The Trial of Celia, A Slave: A Chronology
by Douglas O. Linder

The State Lunatic Asylum in Fulton, Missouri.  The asylum opened in 1851, four years before the Fulton became the site of Celia's murder trial.

Under the Missouri Compromise, Missouri is admitted to the Union as a slave state and the expansion of slavery in the Louisiana Territory is limited to states south of Missouri.
Sometime before the fall of 1822, the Robert Newsom family settles land on the Middle River in southern Callaway County, Missouri (about 9 miles south of Fulton).
Celia, age 14, arrives from neighboring Audrain County to become Robert Newsom's first female slave, joining five male slaves on his 800-acre farm....Callaway County's population is 13,827, including 9,895 whites. 

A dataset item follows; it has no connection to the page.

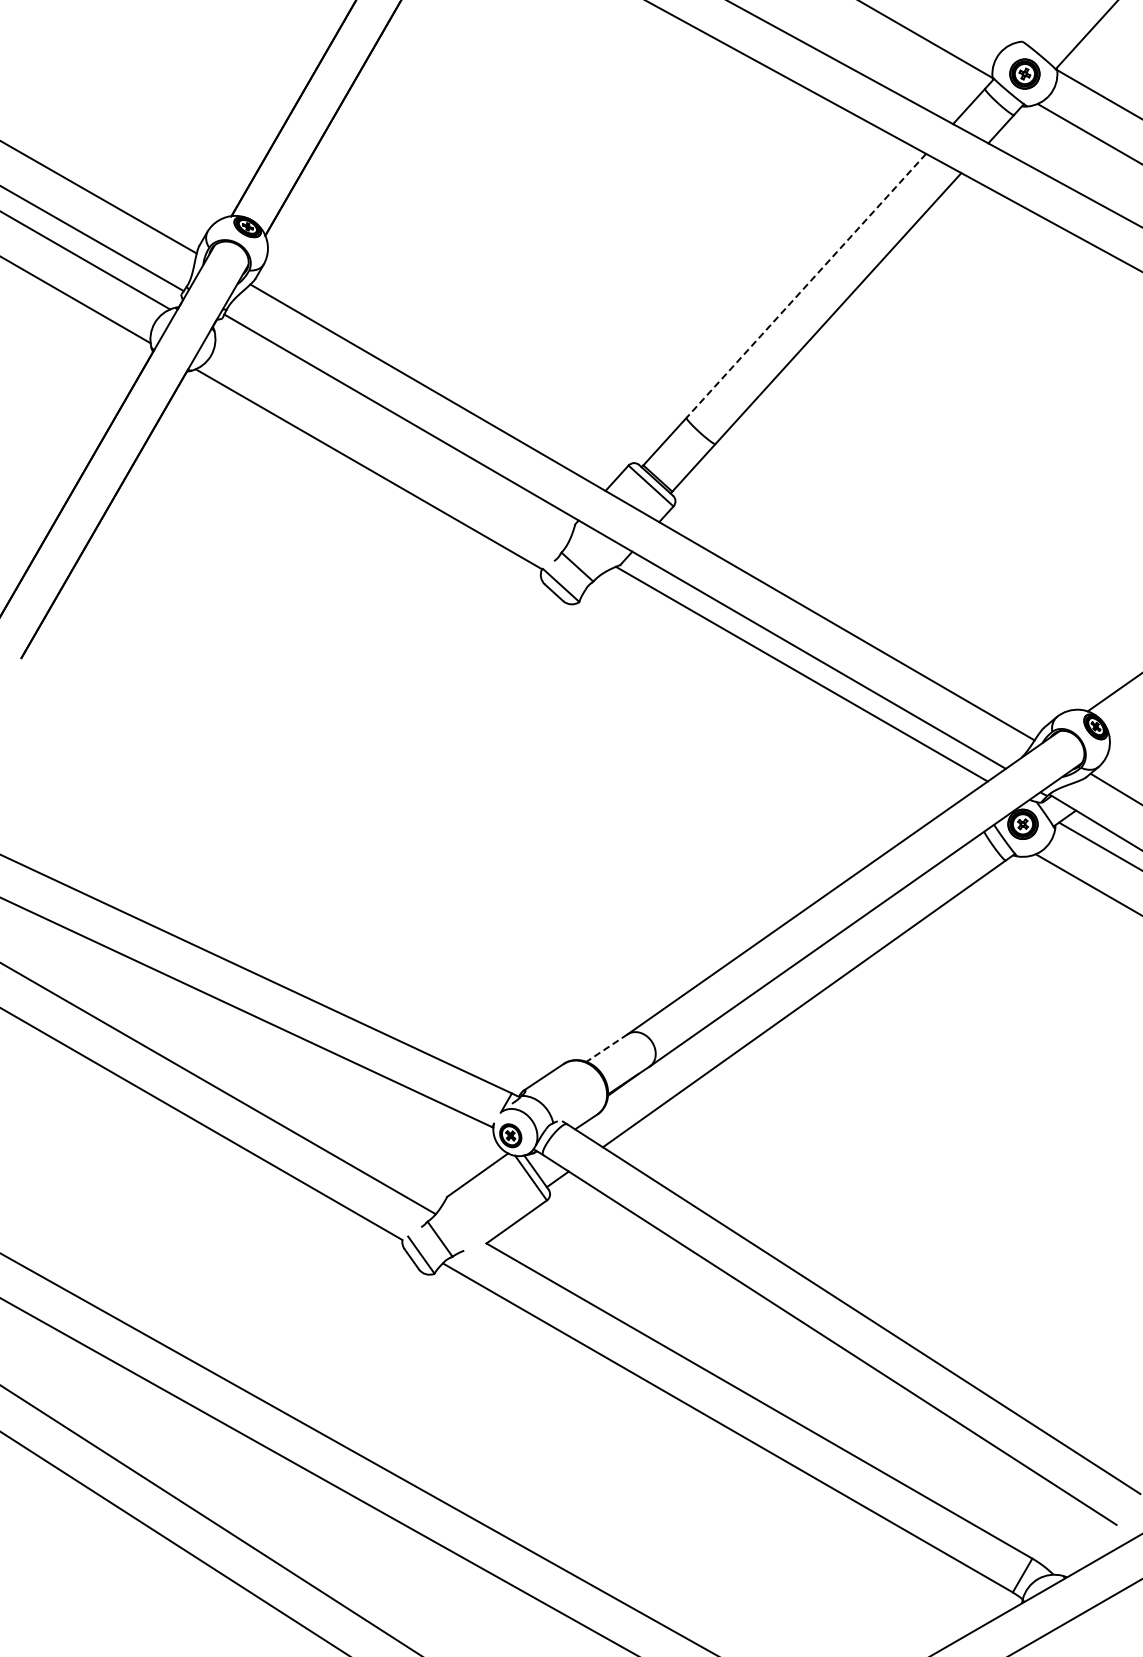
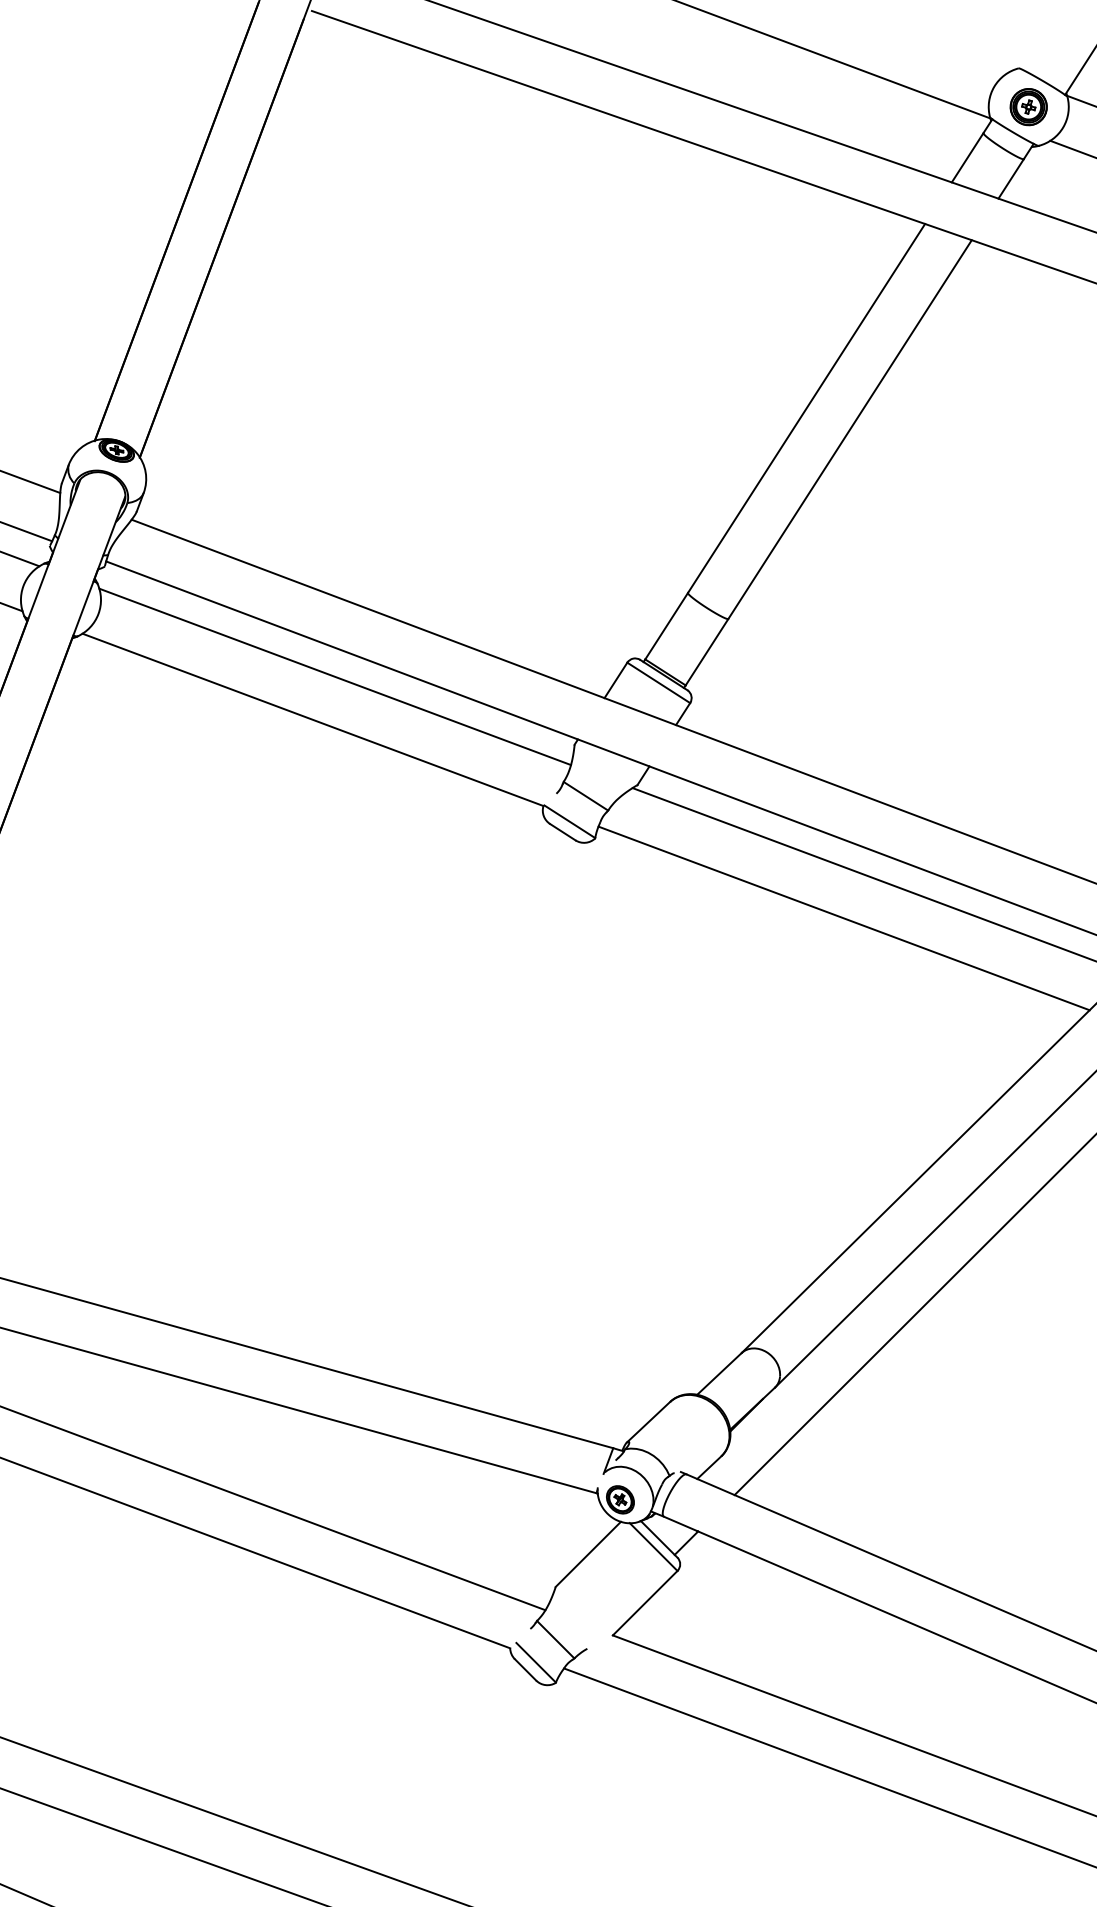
line: (806, 286) -> (806, 409), dashed -> solid
line: (392, 437) -> (335, 676), added
line: (767, 699) -> (843, 918), added
line: (607, 1048) -> (720, 1374), dashed -> solid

Robert Newsom, age 60, rapes Celia in 1850 and continues to demand sexual relations from his slave girl over the course of the next five years.  Celia gives birth to two children, almost certainly fathered by Newsom.  Her main duty on the farm seems to be that of cook....Sometime before 1855, Celia enters into a romantic relationship with George, another one of Newsom's slaves.
1855, Winter
Celia becomes pregant again, either carrying the child of Newsom or George, her lover.  George demands the Celia stop having sex with Newsom.
June 23, 1855
Newsom, having rejected Celia's plea that he stop having sex with her, tells Celia "he was coming to her cabin that night." At about 10 p.m., Newsom leaves his house and walks the fifty yards over to Celia's cabin.  When Newsom advances toward Celia, she strikes him on the head with a large stick.  He falls from the blow and Celia hits him on the head on second time, killing him.  She places Newsom's body in her fireplace and lights a fire. 
June 24, 1855
Celia asks Coffee Waynescot, Newsom's 12-year-old grandson, to spread ashes from the previous night's fire along a path to the stable....The Newsom family, concerned about Newsom's disappearance, begins an investigation.  William Powell, leader of the search party, questions George, who tells him "it is not worth while to hunt for him except around the house."  George tells Powell "he believed the last walking [Newsom] had done was along the path" leading to Celia's cabin.  Powell and others search Celia's cabin, but find nothing.  Confronting Celia, she initially admits that Newsom came to her cabin seeking sex, but claims that after she struck him he left.  After more intense questioning, she confesses.
June 25, 1855
Celia is arrested.  Two justices of the peace conduct an inquest into Newsom's murder.  At the inquest, William Powell, Coffee Waynescoat, and Celia provide sworn statements concerning the murder.  A six-person inquest jury finds probable cause to charge Celia with the murder of Robert Newsom.
Summer of 1855
The slavery question heats up in Missouri and Kansas as pro-slavery and anti-slavery forces clash in each state.
October 6, 1855
John Brown arrives in Kansas to join his sons in the battle for a slave-free Kansas.
October 9, 1855
The trial of Celia opens in the Callaway County Courthouse in Fulton in the courtroom of Judge William Hall.  A twelve-person, all-white, all-male jury is chosen.
October 10, 1855
Witnesses present testimony in the trial of Celia.  The defense presents evidence that the murder was committed in self-defense.  Judge Hall denies the defense's request to instruct the jury that the killing was justifiable if done to prevent a sexual assault.  The jury returns a verdict of guilty.
October 11, 1855
Defense lawyers move to set aside the jury verdict and grant a new trial.
October 13, 1855
Judge Hall denies the motion for a new trial and sentences Celia to be "hanged by the neck until dead" on November 16.  Judge Hall refuses to issue an order staying execution until Celia's appeal could be heard by the Missouri Supreme Court.
November 11, 1855
On the night of November 11, five days before her scheduled execution (and with no decision yet made on her appeal to the Missouri Supreme Court), Celia escapes from the Callaway County jail.
Late November 1855
Celia is "returned" to jail, probably by the people who aided in her escape.  A new date, December 21, is set for her execution.
December 6, 1855
Defense lawyers for Celia write a letter to Judge Abiel Leonard, a newly elected member of the Missouri Supreme Court, arguing that the refusal of Judge Hall to give certain requested instructions constituted reversible error in Celia's case.
December 14, 1855
As slavery issues dominate the headlines in both Missouri and Kansas (where a full-scale civil war threatens to erupt), the Missouri Supreme Court considers and rejects Celia's appeal.
December 20, 1855
Celia is questioned in her cell and again claims that she alone was responsible for Newsom's death.   She tells her interrogators "as soon as I struck him the Devil got into me, and I struck him with a stick until he was dead."
December 21, 1855
At 2:30 P.M., Celia is hanged in Fulton, Missouri.